Second, it uses forge-native state. Labels, assignees, PRs, and review threads become operational truth. That lowers the amount of bespoke state you need to invent.
Third, reviewer and fixer are first-class. The ping-pong is explicit. Review comments are not treated as an interruption. They are part of the loop.
Fourth, worktree isolation is built in. Every loop gets its own Git worktree, so agents can work in parallel without turning one checkout into a small crime scene.
Fifth, PR takeover is a strong adoption path. You can point an agent at one PR and ask it to keep reviewing, fixing, and converging. That is much easier to trust than a grand autonomous rewrite of the universe. Start with one PR. See if it behaves.
Where SuperAda is stronger
The SuperAda workflow starts earlier and carries more proof.
Before an agent writes code, we want to know:
- What decision produced this work?
- What source packet backs it?
- Which product constraints survived critique?
- Which parent epic owns it?
- Which child issue can be executed without guessing?
- What proof must exist before anyone claims done?
That is the grill-to-linear-execution-graph layer.
Then, once the graph exists, the execution pack asks a different set of questions:
- Which issues are approved for autonomous execution?
- What repo context should the agent read first?
- What branch, gate, and no-merge policy applies?
- What receipt proves each issue was handled?
- What does machine PASS mean here?
- What still needs Book or human review?
That is the cursor-project-execution-pack layer.
Looper has a clean loop engine.
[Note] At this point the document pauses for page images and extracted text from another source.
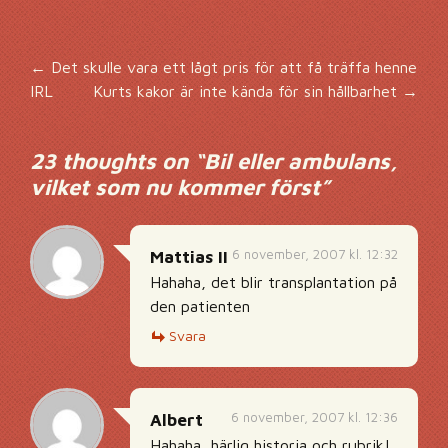
Inläggsnavigering
←
Det skulle vara ett lågt pris för att få träffa henne
IRL
Kurts kakor är inte kända för sin hållbarhet
→
23 thoughts on “
Bil eller ambulans,
vilket som nu kommer först
”
6 november, 2007 kl. 12:32
Mattias II
Hahaha, det blir transplantation på
den patienten
Svara
6 november, 2007 kl. 12:36
Albert
Hahaha, härlig historia och rubrik!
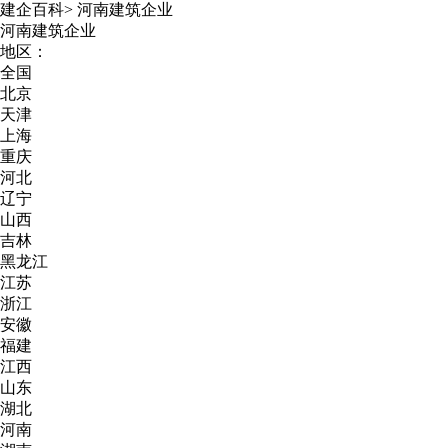
建企百科
>
河南建筑企业
河南建筑企业
地区：
全国
北京
天津
上海
重庆
河北
辽宁
山西
吉林
黑龙江
江苏
浙江
安徽
福建
江西
山东
湖北
河南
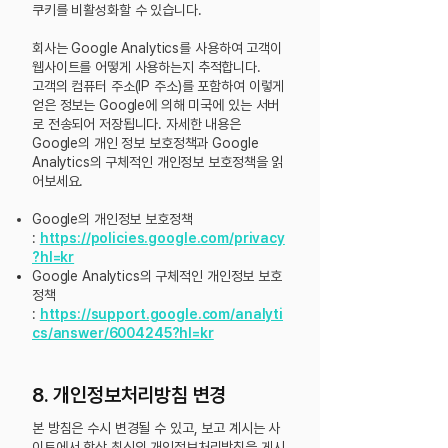
쿠키를 비활성화할 수 있습니다.
회사는 Google Analytics를 사용하여 고객이
웹사이트를 어떻게 사용하는지 추적합니다.
고객의 컴퓨터 주소(IP 주소)를 포함하여 이렇게
얻은 정보는 Google에 의해 미국에 있는 서버
로 전송되어 저장됩니다. 자세한 내용은
Google의 개인 정보 보호정책과 Google
Analytics의 구체적인 개인정보 보호정책을 읽
어보세요.
Google의 개인정보 보호정책
:
https://policies.google.com/privacy
?hl=kr
Google Analytics의 구체적인 개인정보 보호
정책
:
https://support.google.com/analyti
cs/answer/6004245?hl=kr
8. 개인정보처리방침 변경
본 방침은 수시 변경될 수 있고, 보고 계시는 사
이트에서 항상 최신의 개인정보처리방침을 게시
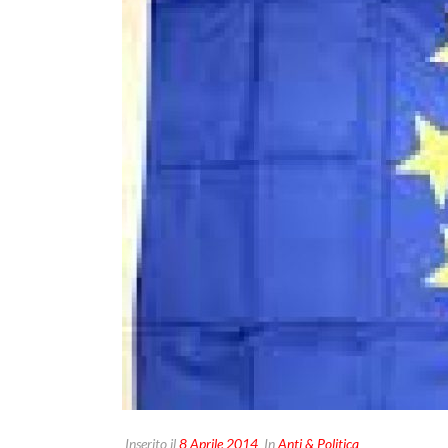
Inserito il
8 Aprile 2014
In
Anti & Politica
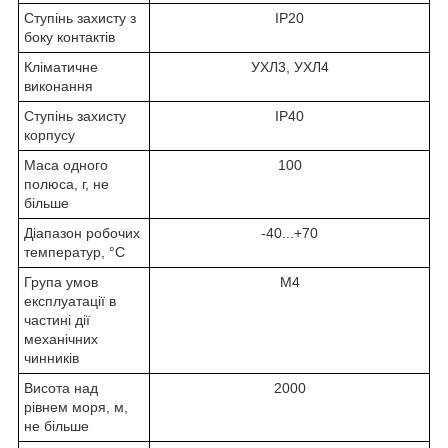
Ступінь захисту з
IP20
боку контактів
Кліматичне
УХЛ3, УХЛ4
виконання
Ступінь захисту
IP40
корпусу
Маса одного
100
полюса, г, не
більше
Діапазон робочих
-40...+70
температур, °С
Група умов
М4
експлуатації в
частині дії
механічних
чинників
Висота над
2000
рівнем моря, м,
не більше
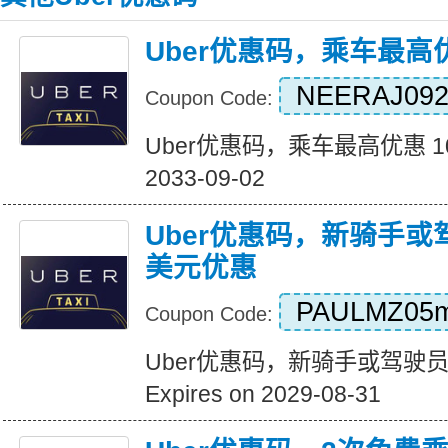
Uber优惠码，乘车最高优
NEERAJ092
Coupon Code:
Uber优惠码，乘车最高优惠 10 美
2033-09-02
Uber优惠码，新骑手或
美元优惠
PAULMZ05
Coupon Code:
Uber优惠码，新骑手或驾驶员
Expires on 2029-08-31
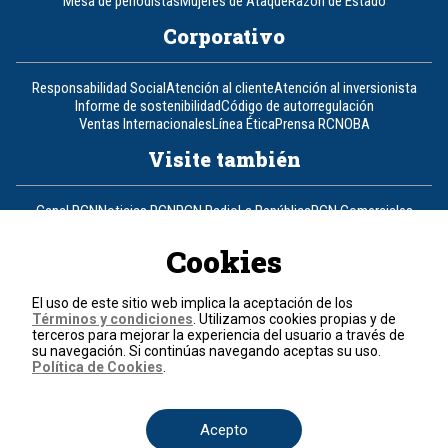
Mesa de periodistas
Mujeres de Ataque
Razón de Estado
Corporativo
Responsabilidad Social
Atención al cliente
Atención al inversionista
Informe de sostenibilidad
Código de autorregulación
Ventas Internacionales
Línea Ética
Prensa RCN
OBA
Visite también
Canal RCN
Noticias RCN
RCN Radio
La República
RCN Comerciales
Nuestra Tele Internacional
Novelas
Fides
TDT
Un producto de RCN Televisión
RCN Total
Cookies
Contáctenos
El uso de este sitio web implica la aceptación de los
Términos y condiciones
. Utilizamos cookies propias y de
Teléfono
+57 (601) 426 92 92
terceros para mejorar la experiencia del usuario a través de
su navegación. Si continúas navegando aceptas su uso.
Política de Cookies
.
Política de datos personales
Política de cookies
Términos y condiciones
Acepto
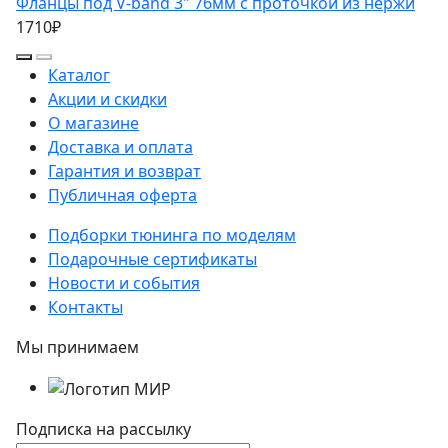
Фланцы под V-band 3" 76мм с проточкой из нержи
1710₽
Каталог
Акции и скидки
О магазине
Доставка и оплата
Гарантия и возврат
Публичная оферта
Подборки тюнинга по моделям
Подарочные сертификаты
Новости и события
Контакты
Мы принимаем
Подписка на рассылку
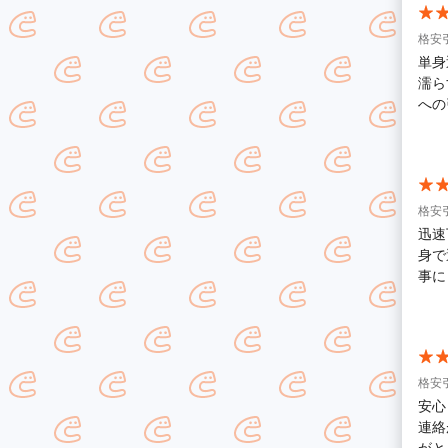
格安
単身
濡ら
への
した
って
も時
す。
格安
迅速
身で
事に
す。
格安
安心
連絡
がと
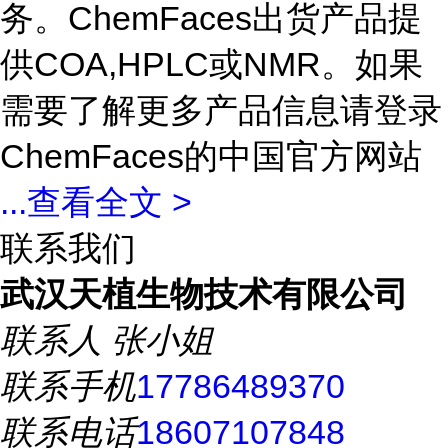
务。ChemFaces出货产品提
供COA,HPLC或NMR。如果
需要了解更多产品信息请登录
ChemFaces的中国官方网站
...
查看全文 >
联系我们
武汉天植生物技术有限公司
联系人
张小姐
联系手机
17786489370
联系电话
18607107848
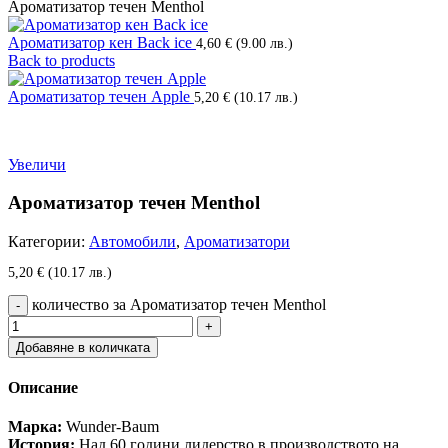
Ароматизатор течен Menthol
Ароматизатор кен Back ice
4,60
€
(9.00 лв.)
Back to products
Ароматизатор течен Apple
5,20
€
(10.17 лв.)
Увеличи
Ароматизатор течен Menthol
Категории:
Автомобили
,
Ароматизатори
5,20
€
(10.17 лв.)
количество за Ароматизатор течен Menthol
Добавяне в количката
Описание
Марка:
Wunder-Baum
История:
Над 60 години лидерство в производството на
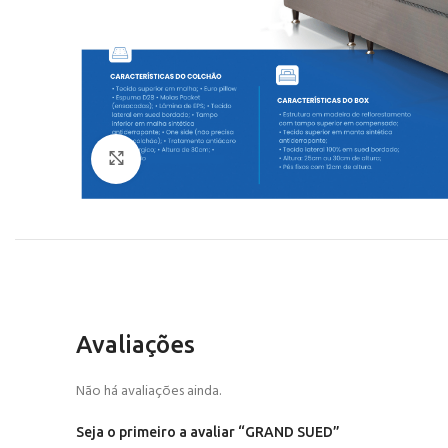
Click to enlarge
Avaliações
Não há avaliações ainda.
Seja o primeiro a avaliar “GRAND SUED”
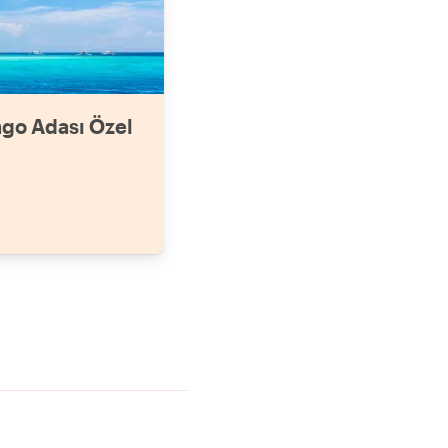
ngo Adası Özel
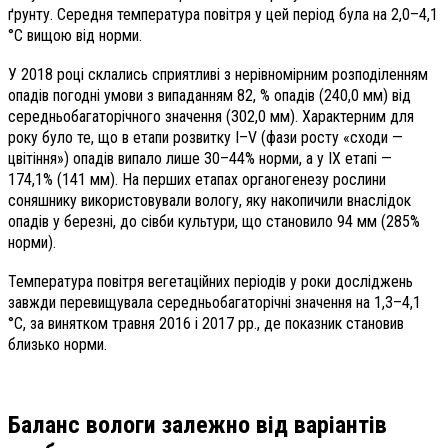
ґрунту. Середня температура повітря у цей період була на 2,0–4,1
°С вищою від норми.
У 2018 році склались сприятливі з нерівномірним розподіленням
опадів погодні умови з випаданням 82, % опадів (240,0 мм) від
середньобагаторічного значення (302,0 мм). Характерним для
року було те, що в етапи розвитку І–V (фази росту «сходи —
цвітіння») опадів випало лише 30–44% норми, а у ІХ етапі —
174,1% (141 мм). На перших етапах органогенезу рослини
соняшнику використовували вологу, яку накопичили внаслідок
опадів у березні, до сівби культури, що становило 94 мм (285%
норми).
Температура повітря вегетаційних періодів у роки досліджень
завжди перевищувала середньобагаторічні значення на 1,3–4,1
°С, за винятком травня 2016 і 2017 рр., де показник становив
близько норми.
Баланс вологи залежно від варіантів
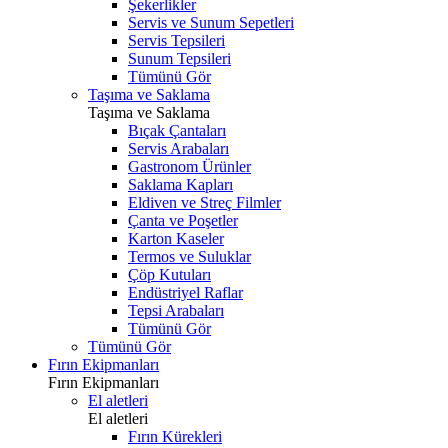
Şekerlikler
Servis ve Sunum Sepetleri
Servis Tepsileri
Sunum Tepsileri
Tümünü Gör
Taşıma ve Saklama
Taşıma ve Saklama
Bıçak Çantaları
Servis Arabaları
Gastronom Ürünler
Saklama Kapları
Eldiven ve Streç Filmler
Çanta ve Poşetler
Karton Kaseler
Termos ve Suluklar
Çöp Kutuları
Endüstriyel Raflar
Tepsi Arabaları
Tümünü Gör
Tümünü Gör
Fırın Ekipmanları
Fırın Ekipmanları
El aletleri
El aletleri
Fırın Kürekleri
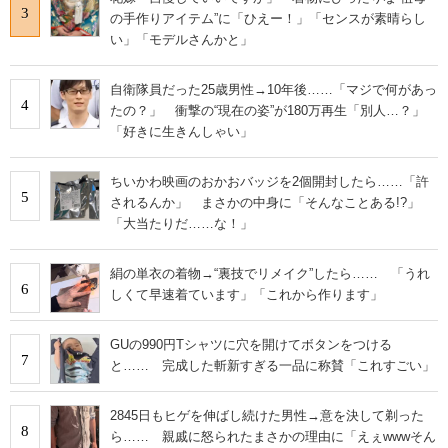
3
の手作りアイテム”に「ひえー！」「センスが素晴らし
い」「モデルさんかと」
自衛隊員だった25歳男性→10年後……「マジで何があっ
4
たの？」 衝撃の“現在の姿”が180万再生「別人…？」
「好きに生きんしゃい」
ちいかわ映画のおかおバッジを2個開封したら……「許
5
されるんか」 まさかの中身に「そんなことある!?」
「大当たりだ……な！」
絹の単衣の着物→“裏技でリメイク”したら…… 「うれ
6
しくて早速着ています」「これから作ります」
GUの990円Tシャツに穴を開けてボタンをつける
7
と…… 完成した斬新すぎる一品に称賛「これすごい」
2845日もヒゲを伸ばし続けた男性→意を決して剃った
8
ら…… 親戚に怒られたまさかの理由に「えぇwwwそん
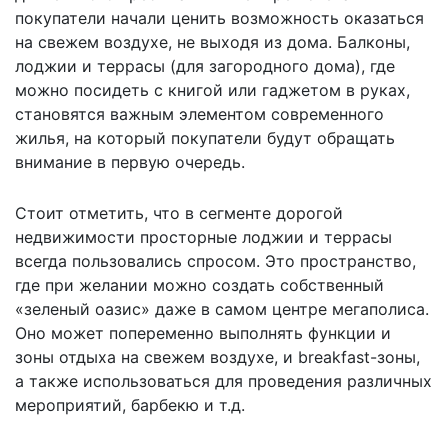
покупатели начали ценить возможность оказаться
на свежем воздухе, не выходя из дома. Балконы,
лоджии и террасы (для загородного дома), где
можно посидеть с книгой или гаджетом в руках,
становятся важным элементом современного
жилья, на который покупатели будут обращать
внимание в первую очередь.
Стоит отметить, что в сегменте дорогой
недвижимости просторные лоджии и террасы
всегда пользовались спросом. Это пространство,
где при желании можно создать собственный
«зеленый оазис» даже в самом центре мегаполиса.
Оно может попеременно выполнять функции и
зоны отдыха на свежем воздухе, и breakfast-зоны,
а также использоваться для проведения различных
мероприятий, барбекю и т.д.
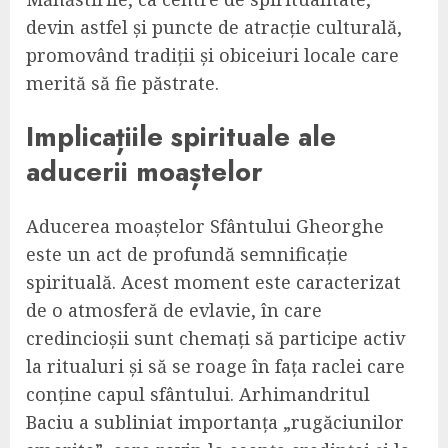
devin astfel și puncte de atracție culturală,
promovând tradiții și obiceiuri locale care
merită să fie păstrate.
Implicațiile spirituale ale
aducerii moaștelor
Aducerea moaștelor Sfântului Gheorghe
este un act de profundă semnificație
spirituală. Acest moment este caracterizat
de o atmosferă de evlavie, în care
credincioșii sunt chemați să participe activ
la ritualuri și să se roage în fața raclei care
conține capul sfântului. Arhimandritul
Baciu a subliniat importanța „rugăciunilor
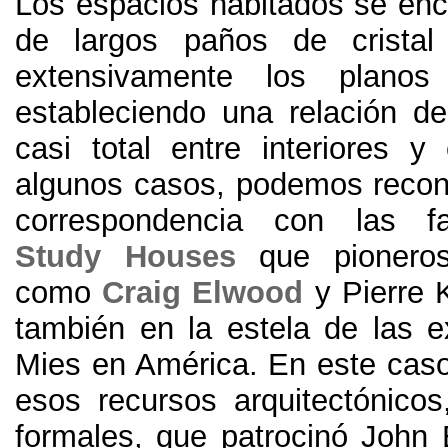
Los espacios habitados se enci
de largos paños de cristal
extensivamente los planos
estableciendo una relación de
casi total entre interiores y 
algunos casos, podemos recon
correspondencia con las
Study Houses
que pioneros 
como
Craig Elwood
y Pierre K
también en la estela de las e
Mies en América. En este cas
esos recursos arquitectónicos
formales, que patrocinó John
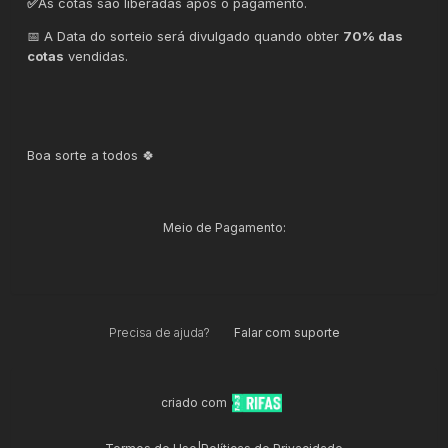
✅
As cotas são liberadas após o pagamento.
📅 A Data do sorteio será divulgado quando obter
70% das
cotas
vendidas.
Boa sorte a todos 🍀
Meio de Pagamento:
Precisa de ajuda?
Falar com suporte
criado com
SuperAda has a product-to-proof chain.
If you skip the chain, the loop can faithfully work on the wrong thing. It will just do so with better logs.
The table version
| Layer | Looper | SuperAda workflow |
|---|---|---|
| Source of truth | GitHub or Forgejo issues, PRs, labels, reviews | Product decisions, Linear graph, repo context, receipts |
| Strongest primitive | Local daemon loops | Product-to-proof operating workflow |
| Starts from | Labeled issue or PR | Decision session, source packet, PRD, Linear graph |
| Execution model | Planner, reviewer, fixer, worker | Approved queue, Cursor/Codex execution, proof gates |
| Review model | Reviewer/fixer loop | Machine gate plus Book/SuperAda review |
| Isolation | Built-in worktrees | Pack-dependent, but worktree discipline is part of the operating model |
| Best use | Keep agents looping on forge work | Decide, decompose, execute, prove, reconcile |
The practical take
Do not migrate to Looper because it has a loop.
Pilot it because it has a good loop.
The sensible stack looks like this:
- Use SuperAda to turn messy product intent into a real issue graph.
- Use SuperAda to build the repo execution pack and proof policy.
- Use Looper as a candidate daemon beneath that layer for GitHub-native repos, PR takeover, and reviewer/fixer convergence.
- Keep the no-merge policy until the proof gates are boring.
- Measure whether Looper preserves receipts, respects repo rules, and creates less supervision work than it removes.
The thing to protect is not the current toolchain. Toolchains change.
The thing to protect is the operating contract: agents should know what work is approved, why it exists, how to verify it, and when to stop.
A daemon can keep an agent alive. It cannot, by itself, decide whether the issue graph was worth building.
That is the line.
Looper is a good set of wheels. The brain is still the product, spec, issue graph, and proof system around it.